* [Direction]
Pick out every line below that contains the string "allowEdgeOverflow", and copy each of those lines.

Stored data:
○ ○ ○ ○ ○

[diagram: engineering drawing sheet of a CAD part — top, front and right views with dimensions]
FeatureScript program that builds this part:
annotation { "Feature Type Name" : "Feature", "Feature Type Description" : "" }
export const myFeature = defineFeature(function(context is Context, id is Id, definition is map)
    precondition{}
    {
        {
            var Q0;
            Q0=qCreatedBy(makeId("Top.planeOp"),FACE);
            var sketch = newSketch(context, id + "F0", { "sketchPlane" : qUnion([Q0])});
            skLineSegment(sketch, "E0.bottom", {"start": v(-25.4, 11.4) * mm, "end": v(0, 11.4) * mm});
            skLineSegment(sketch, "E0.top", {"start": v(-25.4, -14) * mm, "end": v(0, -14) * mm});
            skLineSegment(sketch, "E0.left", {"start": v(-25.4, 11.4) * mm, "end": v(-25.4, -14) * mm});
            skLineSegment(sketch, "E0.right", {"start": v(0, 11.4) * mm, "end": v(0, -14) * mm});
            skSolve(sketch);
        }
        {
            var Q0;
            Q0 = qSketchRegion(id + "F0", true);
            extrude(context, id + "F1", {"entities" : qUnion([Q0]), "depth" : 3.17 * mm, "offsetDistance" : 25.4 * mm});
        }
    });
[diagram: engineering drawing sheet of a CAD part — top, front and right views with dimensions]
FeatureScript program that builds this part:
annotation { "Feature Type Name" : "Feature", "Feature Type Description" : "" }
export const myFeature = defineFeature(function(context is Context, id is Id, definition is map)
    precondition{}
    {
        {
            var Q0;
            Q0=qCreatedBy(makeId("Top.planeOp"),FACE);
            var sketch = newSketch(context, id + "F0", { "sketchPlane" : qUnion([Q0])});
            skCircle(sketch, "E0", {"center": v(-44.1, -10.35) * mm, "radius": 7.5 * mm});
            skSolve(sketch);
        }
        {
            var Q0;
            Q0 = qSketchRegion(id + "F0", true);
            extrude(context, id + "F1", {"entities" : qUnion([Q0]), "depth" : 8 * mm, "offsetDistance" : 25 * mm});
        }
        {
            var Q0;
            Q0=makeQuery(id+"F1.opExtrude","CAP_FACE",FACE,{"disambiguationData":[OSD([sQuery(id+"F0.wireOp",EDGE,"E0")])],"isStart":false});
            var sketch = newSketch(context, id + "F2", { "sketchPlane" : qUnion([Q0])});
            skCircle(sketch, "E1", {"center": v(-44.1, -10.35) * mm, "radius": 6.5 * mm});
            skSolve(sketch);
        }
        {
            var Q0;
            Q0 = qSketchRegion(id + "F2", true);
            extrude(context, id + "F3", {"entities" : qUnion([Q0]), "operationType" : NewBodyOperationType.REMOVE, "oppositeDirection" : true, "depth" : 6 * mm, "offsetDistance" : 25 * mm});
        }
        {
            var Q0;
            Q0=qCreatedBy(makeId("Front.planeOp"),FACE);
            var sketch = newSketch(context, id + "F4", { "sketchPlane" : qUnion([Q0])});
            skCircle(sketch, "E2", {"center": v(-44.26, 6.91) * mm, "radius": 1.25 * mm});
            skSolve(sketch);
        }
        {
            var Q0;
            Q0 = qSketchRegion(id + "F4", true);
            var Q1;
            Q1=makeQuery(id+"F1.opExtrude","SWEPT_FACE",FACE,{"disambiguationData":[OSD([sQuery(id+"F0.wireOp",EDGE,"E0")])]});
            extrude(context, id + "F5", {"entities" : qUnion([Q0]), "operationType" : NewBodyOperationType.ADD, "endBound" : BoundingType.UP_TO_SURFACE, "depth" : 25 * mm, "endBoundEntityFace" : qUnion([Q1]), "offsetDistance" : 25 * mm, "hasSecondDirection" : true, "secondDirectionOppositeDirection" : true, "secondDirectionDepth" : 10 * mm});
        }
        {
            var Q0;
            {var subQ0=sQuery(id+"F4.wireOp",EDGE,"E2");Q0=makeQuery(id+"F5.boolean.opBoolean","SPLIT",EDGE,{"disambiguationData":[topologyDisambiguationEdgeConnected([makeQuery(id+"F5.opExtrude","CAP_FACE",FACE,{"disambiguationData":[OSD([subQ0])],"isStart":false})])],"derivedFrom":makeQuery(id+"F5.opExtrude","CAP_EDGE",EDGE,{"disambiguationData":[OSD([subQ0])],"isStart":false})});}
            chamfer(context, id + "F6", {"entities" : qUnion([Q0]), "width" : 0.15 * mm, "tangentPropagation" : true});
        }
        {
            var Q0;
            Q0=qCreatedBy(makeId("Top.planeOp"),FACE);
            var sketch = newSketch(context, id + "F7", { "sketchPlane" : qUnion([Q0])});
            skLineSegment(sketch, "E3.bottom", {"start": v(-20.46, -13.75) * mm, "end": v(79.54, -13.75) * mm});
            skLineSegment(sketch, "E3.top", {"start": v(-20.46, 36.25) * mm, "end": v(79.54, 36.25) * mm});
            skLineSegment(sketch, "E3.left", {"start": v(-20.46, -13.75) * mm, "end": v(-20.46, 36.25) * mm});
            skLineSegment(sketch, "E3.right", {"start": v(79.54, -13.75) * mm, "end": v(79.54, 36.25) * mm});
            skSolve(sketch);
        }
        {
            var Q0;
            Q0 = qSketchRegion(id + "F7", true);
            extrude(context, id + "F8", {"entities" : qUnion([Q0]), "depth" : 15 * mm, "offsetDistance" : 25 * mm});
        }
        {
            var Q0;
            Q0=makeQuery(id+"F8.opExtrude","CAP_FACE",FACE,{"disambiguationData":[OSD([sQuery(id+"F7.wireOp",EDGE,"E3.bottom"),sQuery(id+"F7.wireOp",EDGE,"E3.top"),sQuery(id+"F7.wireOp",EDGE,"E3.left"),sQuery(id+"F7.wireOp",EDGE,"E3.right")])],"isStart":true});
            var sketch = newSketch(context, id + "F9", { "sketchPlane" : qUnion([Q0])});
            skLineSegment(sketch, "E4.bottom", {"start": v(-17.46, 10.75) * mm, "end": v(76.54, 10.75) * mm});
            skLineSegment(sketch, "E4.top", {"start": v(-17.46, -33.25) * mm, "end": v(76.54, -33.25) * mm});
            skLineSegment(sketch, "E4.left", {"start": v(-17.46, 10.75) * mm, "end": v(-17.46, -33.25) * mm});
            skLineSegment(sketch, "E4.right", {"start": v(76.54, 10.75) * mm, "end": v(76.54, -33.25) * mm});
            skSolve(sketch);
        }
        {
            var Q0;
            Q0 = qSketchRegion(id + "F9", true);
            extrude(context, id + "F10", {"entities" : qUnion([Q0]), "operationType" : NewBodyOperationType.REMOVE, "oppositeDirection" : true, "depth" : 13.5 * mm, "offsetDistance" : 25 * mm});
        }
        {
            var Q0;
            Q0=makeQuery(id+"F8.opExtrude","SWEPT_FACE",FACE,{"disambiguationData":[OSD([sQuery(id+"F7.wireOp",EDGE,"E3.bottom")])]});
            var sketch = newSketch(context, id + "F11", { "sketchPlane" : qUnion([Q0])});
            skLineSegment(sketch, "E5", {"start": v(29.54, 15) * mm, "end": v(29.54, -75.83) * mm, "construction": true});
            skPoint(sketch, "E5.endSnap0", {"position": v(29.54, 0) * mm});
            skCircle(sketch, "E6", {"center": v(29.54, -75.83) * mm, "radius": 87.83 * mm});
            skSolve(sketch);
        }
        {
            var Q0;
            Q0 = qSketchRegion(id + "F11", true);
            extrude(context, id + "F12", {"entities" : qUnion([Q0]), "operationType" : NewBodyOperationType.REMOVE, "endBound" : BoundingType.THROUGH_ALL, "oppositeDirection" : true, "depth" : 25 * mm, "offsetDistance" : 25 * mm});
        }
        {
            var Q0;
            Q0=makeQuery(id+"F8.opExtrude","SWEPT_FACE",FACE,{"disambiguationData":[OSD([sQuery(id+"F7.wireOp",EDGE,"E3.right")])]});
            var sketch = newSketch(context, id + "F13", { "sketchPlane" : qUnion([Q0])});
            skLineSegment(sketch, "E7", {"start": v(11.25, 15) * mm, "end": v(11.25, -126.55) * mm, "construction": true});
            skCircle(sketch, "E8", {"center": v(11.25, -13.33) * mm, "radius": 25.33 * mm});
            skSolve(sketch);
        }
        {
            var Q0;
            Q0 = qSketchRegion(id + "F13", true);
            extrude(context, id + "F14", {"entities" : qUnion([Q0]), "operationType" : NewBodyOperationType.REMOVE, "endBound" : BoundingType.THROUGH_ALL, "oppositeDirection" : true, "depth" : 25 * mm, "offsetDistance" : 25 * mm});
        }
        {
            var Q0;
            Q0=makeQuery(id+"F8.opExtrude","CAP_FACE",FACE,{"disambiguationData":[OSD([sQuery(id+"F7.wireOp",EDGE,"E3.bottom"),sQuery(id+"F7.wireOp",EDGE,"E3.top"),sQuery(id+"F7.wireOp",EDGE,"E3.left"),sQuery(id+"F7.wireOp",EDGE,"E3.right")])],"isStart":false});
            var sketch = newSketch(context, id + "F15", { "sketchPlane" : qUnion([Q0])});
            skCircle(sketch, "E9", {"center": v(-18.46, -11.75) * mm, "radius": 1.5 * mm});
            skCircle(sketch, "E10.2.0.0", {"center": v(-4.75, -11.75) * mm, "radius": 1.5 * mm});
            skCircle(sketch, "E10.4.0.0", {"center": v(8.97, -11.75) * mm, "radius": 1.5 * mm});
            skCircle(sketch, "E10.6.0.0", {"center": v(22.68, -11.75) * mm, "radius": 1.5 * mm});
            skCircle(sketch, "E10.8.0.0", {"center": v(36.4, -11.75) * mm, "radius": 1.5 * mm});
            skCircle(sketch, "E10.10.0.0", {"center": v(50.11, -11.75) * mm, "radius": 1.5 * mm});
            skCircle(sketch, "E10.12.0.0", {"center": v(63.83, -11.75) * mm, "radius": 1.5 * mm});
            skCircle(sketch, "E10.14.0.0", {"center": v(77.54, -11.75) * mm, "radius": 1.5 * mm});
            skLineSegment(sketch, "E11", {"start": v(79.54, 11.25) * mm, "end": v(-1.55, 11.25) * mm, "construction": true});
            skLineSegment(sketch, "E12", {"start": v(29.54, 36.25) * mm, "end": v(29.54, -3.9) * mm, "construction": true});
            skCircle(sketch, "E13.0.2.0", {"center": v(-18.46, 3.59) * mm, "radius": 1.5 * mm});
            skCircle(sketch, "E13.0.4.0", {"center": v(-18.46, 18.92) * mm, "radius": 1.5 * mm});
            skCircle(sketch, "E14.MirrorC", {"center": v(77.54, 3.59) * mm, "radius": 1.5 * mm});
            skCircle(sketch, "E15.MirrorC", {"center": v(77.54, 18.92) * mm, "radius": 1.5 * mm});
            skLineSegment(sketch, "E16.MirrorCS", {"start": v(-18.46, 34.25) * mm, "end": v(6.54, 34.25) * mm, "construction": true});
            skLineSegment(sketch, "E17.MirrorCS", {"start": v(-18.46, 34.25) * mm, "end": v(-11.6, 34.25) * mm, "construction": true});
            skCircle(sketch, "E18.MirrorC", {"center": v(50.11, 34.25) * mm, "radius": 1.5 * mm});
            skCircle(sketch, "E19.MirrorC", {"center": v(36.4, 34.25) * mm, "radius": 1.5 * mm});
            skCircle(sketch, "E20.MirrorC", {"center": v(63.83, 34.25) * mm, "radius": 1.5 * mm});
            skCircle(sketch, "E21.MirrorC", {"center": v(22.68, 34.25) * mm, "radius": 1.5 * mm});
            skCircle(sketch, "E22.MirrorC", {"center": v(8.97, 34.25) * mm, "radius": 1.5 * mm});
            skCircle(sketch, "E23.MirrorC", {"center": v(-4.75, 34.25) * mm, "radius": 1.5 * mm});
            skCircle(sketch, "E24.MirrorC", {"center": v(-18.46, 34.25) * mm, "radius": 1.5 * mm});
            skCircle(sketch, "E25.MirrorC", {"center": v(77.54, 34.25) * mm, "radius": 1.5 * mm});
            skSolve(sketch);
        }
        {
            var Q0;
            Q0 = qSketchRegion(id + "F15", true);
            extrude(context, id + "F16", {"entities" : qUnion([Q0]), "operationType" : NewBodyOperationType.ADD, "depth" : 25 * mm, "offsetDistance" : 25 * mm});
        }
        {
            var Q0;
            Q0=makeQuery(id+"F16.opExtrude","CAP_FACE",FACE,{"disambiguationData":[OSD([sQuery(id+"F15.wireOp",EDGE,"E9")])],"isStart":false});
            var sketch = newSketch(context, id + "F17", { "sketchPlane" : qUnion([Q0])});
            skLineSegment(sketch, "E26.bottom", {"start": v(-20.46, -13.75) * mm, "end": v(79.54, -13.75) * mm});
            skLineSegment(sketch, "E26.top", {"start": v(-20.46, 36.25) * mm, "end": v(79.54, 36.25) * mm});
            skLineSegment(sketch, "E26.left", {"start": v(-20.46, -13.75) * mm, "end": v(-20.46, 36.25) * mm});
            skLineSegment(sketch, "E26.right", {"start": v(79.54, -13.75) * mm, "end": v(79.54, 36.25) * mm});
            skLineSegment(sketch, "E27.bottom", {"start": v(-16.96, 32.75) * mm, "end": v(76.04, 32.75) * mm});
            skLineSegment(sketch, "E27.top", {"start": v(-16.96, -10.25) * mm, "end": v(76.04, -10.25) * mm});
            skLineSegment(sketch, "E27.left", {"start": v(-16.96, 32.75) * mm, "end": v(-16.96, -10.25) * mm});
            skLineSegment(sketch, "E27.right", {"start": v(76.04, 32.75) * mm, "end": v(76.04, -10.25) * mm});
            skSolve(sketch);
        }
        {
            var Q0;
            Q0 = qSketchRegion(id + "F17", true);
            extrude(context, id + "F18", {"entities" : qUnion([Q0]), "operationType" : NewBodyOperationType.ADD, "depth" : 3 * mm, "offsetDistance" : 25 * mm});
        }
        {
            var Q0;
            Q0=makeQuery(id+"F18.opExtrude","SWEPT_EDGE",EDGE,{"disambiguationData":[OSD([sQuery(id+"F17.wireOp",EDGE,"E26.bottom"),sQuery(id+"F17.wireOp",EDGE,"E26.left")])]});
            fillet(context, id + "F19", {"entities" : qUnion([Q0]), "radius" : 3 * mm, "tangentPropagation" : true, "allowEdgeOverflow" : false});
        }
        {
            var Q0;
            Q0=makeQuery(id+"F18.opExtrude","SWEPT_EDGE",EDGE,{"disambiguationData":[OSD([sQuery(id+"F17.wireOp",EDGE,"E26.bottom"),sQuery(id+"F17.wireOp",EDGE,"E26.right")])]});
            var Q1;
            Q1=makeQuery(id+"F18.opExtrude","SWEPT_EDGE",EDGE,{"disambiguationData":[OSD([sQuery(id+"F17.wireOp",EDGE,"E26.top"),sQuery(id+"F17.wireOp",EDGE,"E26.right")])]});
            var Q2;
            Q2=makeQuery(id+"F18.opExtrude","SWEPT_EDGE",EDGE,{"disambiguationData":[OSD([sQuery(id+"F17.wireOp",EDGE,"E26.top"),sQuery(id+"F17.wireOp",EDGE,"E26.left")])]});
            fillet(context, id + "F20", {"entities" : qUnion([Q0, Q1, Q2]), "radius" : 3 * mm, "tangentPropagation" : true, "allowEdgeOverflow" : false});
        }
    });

○ ○ ○ ○ ○

* [Task response]
            fillet(context, id + "F19", {"entities" : qUnion([Q0]), "radius" : 3 * mm, "tangentPropagation" : true, "allowEdgeOverflow" : false});
            fillet(context, id + "F20", {"entities" : qUnion([Q0, Q1, Q2]), "radius" : 3 * mm, "tangentPropagation" : true, "allowEdgeOverflow" : false});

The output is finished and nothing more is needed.